Take a look at the beta version of dw.com. We're not done yet! Your opinion can help us make it better.
Expats voted in Syria's presidential election a week before people in their country go to the polls. Views of the election's legitimacy vary from a free and democratic vote to an utter farce in a country at war.
Syrian expats around the world had the opportunity to vote in Syria's presidential elections on Wednesday (28.05.2014), a week before people in their country go to the polls on June 3.
According to the Foreign Ministry in Damascus, some 200,000 of the estimated 3 million Syrians currently living abroad, which includes both refugees and peacetime residents, were entitled to vote.
In the Jordanian capital, Amman, hundreds of the country's roughly 1.3 million Syrian refugees came out to show their support for Syrian President Bashar al-Assad, waving the Syrian flag and clutching photos of their leader. They want him to win another seven-year term as the country's president.
Dancing at the embassy in Amman
Nahla, a Syrian mother of one, danced in the streets in front of the Syrian embassy where voting took place, waving her index finger high in the air. The tip had been dipped in black ink, indicating that she had cast her ballot.
"We are all with President Bashar al-Assad with our hearts and souls," she sang. “Thank God we are by his side. Those against him don't have any effect on us. Every person is free."
Inside, the ballots offered voters three choices: Assad; 54-year-old Hassan bin Abdullah al-Nouri, a lawmaker from the Damascus; and 43-year-old Maher Abdul-Hafiz Hajjar, a policymaker from the northern city of Aleppo.
"The Syrian people are with the army and his wise leadership," beamed Al Sheik Selman Anteer, a religious leader from Syria's Druze community who likened the vote to going to war for the country. He too had a finger stained with black ink.
"Taking part in these elections also means resisting those who are trying to destroy and overthrow Syria's president. All of us have to stand by the just Syrian cause, with the unity of the Syrian land, Syrian people, leadership, and army, to defend the Arab nation," he declared.
Disillusionment across the street
While the joyous mood continued in front of the embassy, across the road a group of the Syrian opposition supporters gathered. They called the elections a fraud and many chose not to take part.
Hussein Al-Shoraiky adamantly denied that he had voted, while also giving voice to the apathy felt by many of the refugees who oppose the elections.
"Of course I did not vote today, because this process has already been decided," he said. The Syrian elections would make no difference to his situation, he insisted. "Assad will win these elections, no matter who agrees or who objects.

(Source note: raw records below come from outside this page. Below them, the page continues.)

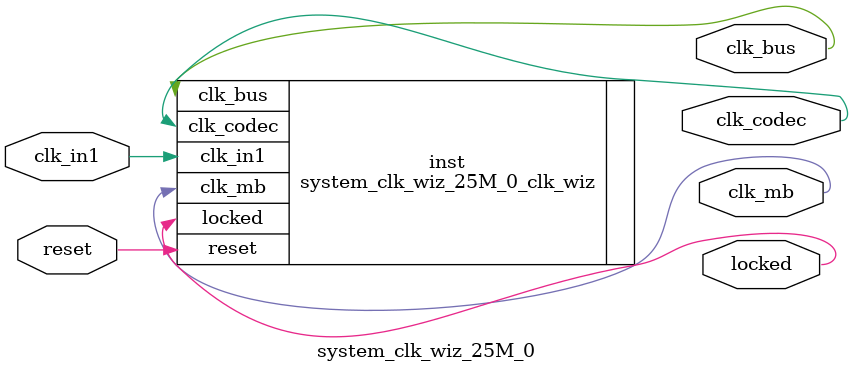
<source format=v>


`timescale 1ps/1ps

(* CORE_GENERATION_INFO = "system_clk_wiz_25M_0,clk_wiz_v5_4_3_0,{component_name=system_clk_wiz_25M_0,use_phase_alignment=true,use_min_o_jitter=false,use_max_i_jitter=false,use_dyn_phase_shift=false,use_inclk_switchover=false,use_dyn_reconfig=false,enable_axi=0,feedback_source=FDBK_AUTO,PRIMITIVE=MMCM,num_out_clk=3,clkin1_period=20.000,clkin2_period=10.0,use_power_down=false,use_reset=true,use_locked=true,use_inclk_stopped=false,feedback_type=SINGLE,CLOCK_MGR_TYPE=NA,manual_override=false}" *)

module system_clk_wiz_25M_0 
 (
  // Clock out ports
  output        clk_codec,
  output        clk_bus,
  output        clk_mb,
  // Status and control signals
  input         reset,
  output        locked,
 // Clock in ports
  input         clk_in1
 );

  system_clk_wiz_25M_0_clk_wiz inst
  (
  // Clock out ports  
  .clk_codec(clk_codec),
  .clk_bus(clk_bus),
  .clk_mb(clk_mb),
  // Status and control signals               
  .reset(reset), 
  .locked(locked),
 // Clock in ports
  .clk_in1(clk_in1)
  );

endmodule

</source>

These elections will only allow the butcher to shed more blood, while the international community turns a blind eye."
Nazi Abdullah was another young man at the opposition gathering who deemed the polls illegitimate.
"They are just doing these elections to convince the world they want President Assad to stay," he said. "But that is not correct at all. You can see what is going on inside Syria. Who on earth would like to elect a president who is doing this to his country?"
Little regard for any candidates
But Nazi has little regard for the other presidential contenders, whom he regards as puppets. "In the first picture Maher Hajjar gave to the media to present himself as a contender in these elections, there was a picture of Assad on the wall behind him," he laughed.
Abdul Jallel Ashraqi, a well-known civilian activist in Syria, said he could not take part in the elections as he feared for his life. ”I cannot go to the embassy," he said. "They will know me. And fight me. It's very dangerous for me."
Ashraqi was wearing a white T-shirt emblazoned with a hash tag followed by the simple word "no," or "la" in Arabic
"We feel the international community will not support us," he said. "We feel if we stand together we can say 'no' to voting and 'no' to the support of Assad and the Baath regime.”
Security in and around the embassy was very tight. Tensions were running high between people of all ages, with some for and some against the elections.
As Jordanian police stopped crowds from gathering and moved on cars that were sitting idle, an older woman called a young group of boys protesting the elections "dogs." She spat into the opposition's three-starred flag then used it to blow her nose.
Voting in Syria itself is expected to take place on Tuesday. However, there is uncertainty as to whether it will only be open to voters in government-controlled areas.
Despite the civil war raging in the country, the Syrian government is portraying the elections as a model of democratic reform and resolve, but Western countries have condemned the polls and the United Nations says they will make it less likely that the war can be ended through diplomacy.
Diplomatic progress between the government and the main umbrella opposition group, the Syrian National Coalition, has made little headway since talks in Geneva stalled earlier this year.
While the election results are unlikely to hold much weight internationally, they are being seen by some as historic for a country that has been ruled by one family for the past four decades. Referendums on the president's performance were as close to democracy as the country ever got.
Imperfect though it may be, this election is seen as progress by people like Nahla.
"Each person has his own will and is free. It's a democracy," she said, her inked stained finger still held high in the air. "I am free to choose the president I want. These elections are the most joy we can have. It's like a wedding. We are very happy."